Warren, 69, is running for re-election in Massachusetts this year, but faces only weak Republican opposition and should win easily. A former liberal professor at Harvard Law School, she is one of the fiercest critics of President Trump by his party; in turn, he regularly mocks her with humiliating language.
Warren's comments to Holyoke captured two strains of her political identity that could make her a formidable candidate for the Democratic nomination: a muscular message of economic populism and an intensely personal connection with the urgent feminism of the Trump era.
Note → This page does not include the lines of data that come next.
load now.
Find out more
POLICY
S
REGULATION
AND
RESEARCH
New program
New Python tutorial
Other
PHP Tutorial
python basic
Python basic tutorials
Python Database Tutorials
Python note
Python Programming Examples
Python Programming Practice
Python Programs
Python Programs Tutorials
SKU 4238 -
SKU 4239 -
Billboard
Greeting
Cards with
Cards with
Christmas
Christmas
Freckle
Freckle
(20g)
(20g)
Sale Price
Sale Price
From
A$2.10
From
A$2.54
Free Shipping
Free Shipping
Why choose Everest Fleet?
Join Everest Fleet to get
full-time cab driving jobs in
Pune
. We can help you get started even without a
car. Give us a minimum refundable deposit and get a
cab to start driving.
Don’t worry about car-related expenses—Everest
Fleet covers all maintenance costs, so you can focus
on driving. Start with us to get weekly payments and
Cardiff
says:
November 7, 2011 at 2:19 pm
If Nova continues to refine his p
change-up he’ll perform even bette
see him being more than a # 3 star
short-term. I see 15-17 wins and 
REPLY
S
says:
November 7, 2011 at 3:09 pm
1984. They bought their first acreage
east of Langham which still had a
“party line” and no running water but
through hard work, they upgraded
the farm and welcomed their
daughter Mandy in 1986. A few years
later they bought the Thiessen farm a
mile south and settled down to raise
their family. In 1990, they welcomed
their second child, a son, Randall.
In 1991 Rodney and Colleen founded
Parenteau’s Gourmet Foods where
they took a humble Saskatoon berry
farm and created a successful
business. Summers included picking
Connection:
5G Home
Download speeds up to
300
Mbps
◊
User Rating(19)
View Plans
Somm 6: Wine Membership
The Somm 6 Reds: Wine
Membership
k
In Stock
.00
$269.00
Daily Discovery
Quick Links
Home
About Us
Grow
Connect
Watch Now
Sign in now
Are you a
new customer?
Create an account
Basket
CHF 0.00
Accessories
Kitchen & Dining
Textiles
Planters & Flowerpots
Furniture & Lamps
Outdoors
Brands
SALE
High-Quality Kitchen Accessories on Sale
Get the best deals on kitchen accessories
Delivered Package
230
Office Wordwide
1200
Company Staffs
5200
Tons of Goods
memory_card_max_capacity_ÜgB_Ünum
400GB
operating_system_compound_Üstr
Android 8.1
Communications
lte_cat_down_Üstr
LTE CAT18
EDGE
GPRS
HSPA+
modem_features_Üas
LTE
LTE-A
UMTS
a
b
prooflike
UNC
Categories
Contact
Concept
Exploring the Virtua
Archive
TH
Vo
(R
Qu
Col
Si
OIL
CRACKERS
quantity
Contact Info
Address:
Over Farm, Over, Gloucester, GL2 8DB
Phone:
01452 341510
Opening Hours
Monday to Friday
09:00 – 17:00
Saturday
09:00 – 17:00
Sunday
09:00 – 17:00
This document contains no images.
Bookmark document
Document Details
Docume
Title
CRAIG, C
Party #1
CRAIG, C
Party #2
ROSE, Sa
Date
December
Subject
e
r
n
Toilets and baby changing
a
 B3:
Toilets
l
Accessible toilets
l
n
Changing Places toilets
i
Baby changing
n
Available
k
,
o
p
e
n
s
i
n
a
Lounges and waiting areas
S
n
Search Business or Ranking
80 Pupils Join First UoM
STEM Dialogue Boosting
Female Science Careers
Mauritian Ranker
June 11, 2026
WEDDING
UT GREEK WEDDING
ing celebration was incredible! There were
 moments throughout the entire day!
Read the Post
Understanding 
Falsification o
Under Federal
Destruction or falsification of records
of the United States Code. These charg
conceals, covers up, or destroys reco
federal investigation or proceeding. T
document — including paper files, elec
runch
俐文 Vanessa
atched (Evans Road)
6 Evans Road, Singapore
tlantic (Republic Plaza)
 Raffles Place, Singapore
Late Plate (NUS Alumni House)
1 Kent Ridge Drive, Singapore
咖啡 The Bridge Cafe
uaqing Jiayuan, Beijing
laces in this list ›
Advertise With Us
"The workers have been hit one after another," said Warren before speaking to Judge Kavanaugh's appointment. "And I'm very worried about what Donald Trump is doing to our democracy."
Ms. Warren targeted the Senate Judiciary Committee, which is composed exclusively of men from the Republican side, for defending Judge Kavanaugh and hiring a prosecutor to question Christine Blasey Ford, the woman who testified that she attempted to rape her. .
"I watched 11 men too hen to ask a single question to a woman," Ms. Warren said. "I saw Brett Kavanaugh acting like he was entitled to this post and angry at anyone who would question him."
Warren is one of the Democrats in the Senate who loudly denounced Judge Kavanaugh as they plan to challenge Trump in 2020. Two of his potential rivals for the Democratic nomination, Senators Kamala Harris of California and Cory Booker of New Jersey, sit on the Judiciary Committee and on Thursday questioned Judge Kavanaugh and Dr. Blasey.